Question

Salmon indices differences

0

Entering edit mode

12 months ago

enee ▴ 20

I am trying to run Salmon locally on prostate cancer samples, and I used this command: salmon quant -i data/2230c535660fb4774114bfa966a62f823fdb6d21acf138d4/salmon_sa_index/default -l A -1 SRR21898893_1.fastq.gz -2 SRR21898893_2.fastq.gz --validateMappings --gcBias -o transcripts_quant

I downloaded the pre-built versions of the partial decoy (salmon_partial_sa_index) and full decoy (salmon_sa_index) indices from on refgenie following the Salmon documentation.

I tried first running the command with the full decoy index getting the error: Exception : [std::bad_alloc] probably due to a memory problem (my macbook has 16GB and the salmon_sa_index weighs 18GB) and then running the command with the partial decoy index getting my counts successfully.

My question is, what exactly is the difference and how much do the results differ using the two indexes? Also, what flags should I use besides -gcc?

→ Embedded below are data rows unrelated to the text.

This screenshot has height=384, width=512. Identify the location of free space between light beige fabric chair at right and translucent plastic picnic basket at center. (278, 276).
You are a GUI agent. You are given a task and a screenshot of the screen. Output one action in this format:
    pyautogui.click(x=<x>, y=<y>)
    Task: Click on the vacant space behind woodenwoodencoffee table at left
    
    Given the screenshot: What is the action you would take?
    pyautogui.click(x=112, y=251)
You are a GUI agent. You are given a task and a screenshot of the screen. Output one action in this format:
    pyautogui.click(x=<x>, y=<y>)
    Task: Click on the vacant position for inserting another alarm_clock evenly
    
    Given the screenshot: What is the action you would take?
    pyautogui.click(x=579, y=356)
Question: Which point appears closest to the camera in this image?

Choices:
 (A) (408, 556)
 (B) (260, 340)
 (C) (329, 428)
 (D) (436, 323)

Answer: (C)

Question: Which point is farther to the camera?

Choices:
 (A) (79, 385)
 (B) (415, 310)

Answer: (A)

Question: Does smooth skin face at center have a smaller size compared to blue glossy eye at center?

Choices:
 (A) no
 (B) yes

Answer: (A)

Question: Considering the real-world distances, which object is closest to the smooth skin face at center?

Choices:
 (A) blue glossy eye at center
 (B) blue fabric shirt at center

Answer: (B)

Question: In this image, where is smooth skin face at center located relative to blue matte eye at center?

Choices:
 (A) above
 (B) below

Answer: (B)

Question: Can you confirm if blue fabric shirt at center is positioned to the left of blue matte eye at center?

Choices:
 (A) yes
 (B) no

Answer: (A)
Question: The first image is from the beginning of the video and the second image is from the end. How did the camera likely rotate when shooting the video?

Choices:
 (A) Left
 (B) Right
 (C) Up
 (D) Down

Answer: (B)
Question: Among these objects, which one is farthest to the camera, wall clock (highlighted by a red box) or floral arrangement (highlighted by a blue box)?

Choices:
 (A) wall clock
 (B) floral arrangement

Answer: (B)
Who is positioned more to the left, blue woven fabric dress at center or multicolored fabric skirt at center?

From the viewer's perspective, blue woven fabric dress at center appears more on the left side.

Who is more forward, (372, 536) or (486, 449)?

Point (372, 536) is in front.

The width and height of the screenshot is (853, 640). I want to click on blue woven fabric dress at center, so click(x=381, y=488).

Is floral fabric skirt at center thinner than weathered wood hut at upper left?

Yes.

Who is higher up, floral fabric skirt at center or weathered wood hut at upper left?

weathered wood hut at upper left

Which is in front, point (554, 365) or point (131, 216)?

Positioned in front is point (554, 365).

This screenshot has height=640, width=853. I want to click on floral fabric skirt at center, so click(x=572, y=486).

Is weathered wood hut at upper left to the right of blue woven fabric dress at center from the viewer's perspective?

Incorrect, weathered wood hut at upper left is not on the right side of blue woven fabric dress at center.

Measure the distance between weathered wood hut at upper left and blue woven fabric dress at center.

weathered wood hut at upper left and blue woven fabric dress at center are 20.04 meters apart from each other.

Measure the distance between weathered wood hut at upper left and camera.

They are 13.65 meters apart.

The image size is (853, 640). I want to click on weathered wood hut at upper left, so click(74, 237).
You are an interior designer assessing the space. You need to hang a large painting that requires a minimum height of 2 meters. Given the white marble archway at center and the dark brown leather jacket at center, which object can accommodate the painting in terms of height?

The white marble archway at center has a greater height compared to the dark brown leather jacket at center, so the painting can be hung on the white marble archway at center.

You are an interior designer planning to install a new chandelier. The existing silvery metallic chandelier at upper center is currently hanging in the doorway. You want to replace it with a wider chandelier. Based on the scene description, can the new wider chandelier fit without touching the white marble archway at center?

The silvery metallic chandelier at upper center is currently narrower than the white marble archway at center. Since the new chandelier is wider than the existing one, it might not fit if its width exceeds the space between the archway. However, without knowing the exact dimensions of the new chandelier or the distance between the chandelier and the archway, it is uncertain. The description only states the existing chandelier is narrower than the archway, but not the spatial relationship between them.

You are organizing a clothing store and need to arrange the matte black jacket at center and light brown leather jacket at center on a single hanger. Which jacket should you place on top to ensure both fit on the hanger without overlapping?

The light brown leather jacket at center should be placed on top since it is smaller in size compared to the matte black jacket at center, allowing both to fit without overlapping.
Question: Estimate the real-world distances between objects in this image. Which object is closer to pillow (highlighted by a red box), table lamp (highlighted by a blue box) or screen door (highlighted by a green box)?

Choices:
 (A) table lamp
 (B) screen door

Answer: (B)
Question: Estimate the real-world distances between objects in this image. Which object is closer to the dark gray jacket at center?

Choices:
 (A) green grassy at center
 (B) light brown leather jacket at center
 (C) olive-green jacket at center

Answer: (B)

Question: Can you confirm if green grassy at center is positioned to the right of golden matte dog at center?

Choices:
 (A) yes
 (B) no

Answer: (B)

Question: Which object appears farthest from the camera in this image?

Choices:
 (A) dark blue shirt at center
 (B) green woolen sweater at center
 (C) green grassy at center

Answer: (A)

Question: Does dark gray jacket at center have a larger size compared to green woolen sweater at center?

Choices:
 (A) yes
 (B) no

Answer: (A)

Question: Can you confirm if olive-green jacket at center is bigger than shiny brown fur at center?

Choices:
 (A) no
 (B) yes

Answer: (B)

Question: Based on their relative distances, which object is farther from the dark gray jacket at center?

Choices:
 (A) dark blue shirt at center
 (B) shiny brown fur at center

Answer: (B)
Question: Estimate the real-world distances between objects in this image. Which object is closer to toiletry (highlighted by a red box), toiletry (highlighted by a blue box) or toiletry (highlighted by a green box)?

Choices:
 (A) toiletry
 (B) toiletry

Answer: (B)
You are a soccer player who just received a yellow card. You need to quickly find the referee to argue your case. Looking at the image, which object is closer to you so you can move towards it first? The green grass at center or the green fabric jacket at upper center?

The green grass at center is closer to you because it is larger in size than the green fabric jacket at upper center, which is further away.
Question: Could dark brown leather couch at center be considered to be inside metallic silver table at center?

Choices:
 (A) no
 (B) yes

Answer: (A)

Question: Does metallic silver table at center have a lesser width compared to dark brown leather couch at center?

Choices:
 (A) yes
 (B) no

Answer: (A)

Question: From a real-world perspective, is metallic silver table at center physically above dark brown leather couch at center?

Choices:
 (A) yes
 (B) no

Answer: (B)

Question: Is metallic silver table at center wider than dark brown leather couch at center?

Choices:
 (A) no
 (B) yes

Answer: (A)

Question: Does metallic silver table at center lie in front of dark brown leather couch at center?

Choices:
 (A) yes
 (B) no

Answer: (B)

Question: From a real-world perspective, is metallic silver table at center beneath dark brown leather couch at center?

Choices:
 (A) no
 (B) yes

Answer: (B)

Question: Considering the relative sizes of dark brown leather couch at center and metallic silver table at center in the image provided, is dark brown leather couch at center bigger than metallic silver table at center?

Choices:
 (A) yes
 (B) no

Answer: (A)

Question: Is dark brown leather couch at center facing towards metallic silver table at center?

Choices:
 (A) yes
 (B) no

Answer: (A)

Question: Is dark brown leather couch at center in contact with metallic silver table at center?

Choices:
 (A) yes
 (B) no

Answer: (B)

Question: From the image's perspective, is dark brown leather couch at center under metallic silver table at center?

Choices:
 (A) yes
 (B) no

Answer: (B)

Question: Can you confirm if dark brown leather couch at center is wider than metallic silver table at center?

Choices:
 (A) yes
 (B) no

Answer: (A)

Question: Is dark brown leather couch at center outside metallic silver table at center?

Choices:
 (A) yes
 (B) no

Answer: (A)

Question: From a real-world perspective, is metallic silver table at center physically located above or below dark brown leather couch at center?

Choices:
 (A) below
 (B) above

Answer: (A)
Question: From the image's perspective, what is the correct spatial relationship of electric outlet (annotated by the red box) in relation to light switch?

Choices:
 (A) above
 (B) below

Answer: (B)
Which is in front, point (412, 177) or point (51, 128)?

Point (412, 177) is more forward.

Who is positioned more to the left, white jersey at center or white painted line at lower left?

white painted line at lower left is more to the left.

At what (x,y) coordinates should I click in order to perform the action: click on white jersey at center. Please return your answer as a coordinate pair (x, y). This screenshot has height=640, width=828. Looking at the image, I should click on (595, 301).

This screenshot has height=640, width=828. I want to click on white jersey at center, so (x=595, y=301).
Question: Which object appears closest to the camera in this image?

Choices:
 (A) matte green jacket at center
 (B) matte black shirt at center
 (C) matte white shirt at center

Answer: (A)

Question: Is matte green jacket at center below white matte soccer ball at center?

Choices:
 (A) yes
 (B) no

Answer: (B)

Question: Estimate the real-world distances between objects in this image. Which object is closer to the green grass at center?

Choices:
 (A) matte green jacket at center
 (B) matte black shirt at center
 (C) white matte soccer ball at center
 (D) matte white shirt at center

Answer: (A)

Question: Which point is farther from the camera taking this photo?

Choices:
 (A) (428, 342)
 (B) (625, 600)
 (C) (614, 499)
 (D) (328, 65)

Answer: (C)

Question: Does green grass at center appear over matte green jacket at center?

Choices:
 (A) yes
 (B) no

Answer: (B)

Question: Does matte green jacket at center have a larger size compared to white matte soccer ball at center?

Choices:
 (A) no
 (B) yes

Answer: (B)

salmon RNAseq index refgenie decoy • 590 views

ADD COMMENT • link updated 12 months ago by ATpoint 85k • written 12 months ago by enee ▴ 20

score 0 · Answer 1 · 2023-11-30

In theory the full genome decoy is the best since it includes the entire genome, hence decoying potential spurious mappings due to DNA contamination. That is in simple terms, when you only map to the transcriptome but have DNA contamination salmon might incirrectly map it to the transcriptome, while with full genome decoy it will know that it better matches to a genomic DNA region and removes it, not falsely counting it as a transcript count.

The partial index (in theory) is very similar. For this index one first runs a tool that identifies similarities between transcript sequences (exons) and genome sequences and then only includes regions into the index that have somewhat a sequence similarity between exon and genome. The idea is that salmon would only incorrectly quantify a DNA read against a transcript if the sequences are somewhat similar. That way the index is much smaller than including the entire genome. Results compared to full genome should be very similar.

Then there is the index with only the transcriptome, which then lacks the benefits of what I describe above. As always with these things, it's mainly a theoretical issue because we usually lack solid ground truth to convincingly do benchmarking.

I personally always do full genome decoy because I have the computational resources to never care about CPUs and memory restrictions. If you only have that MacBook then go with the partial decoy index. Results should really be very similar beyond that you would notice it.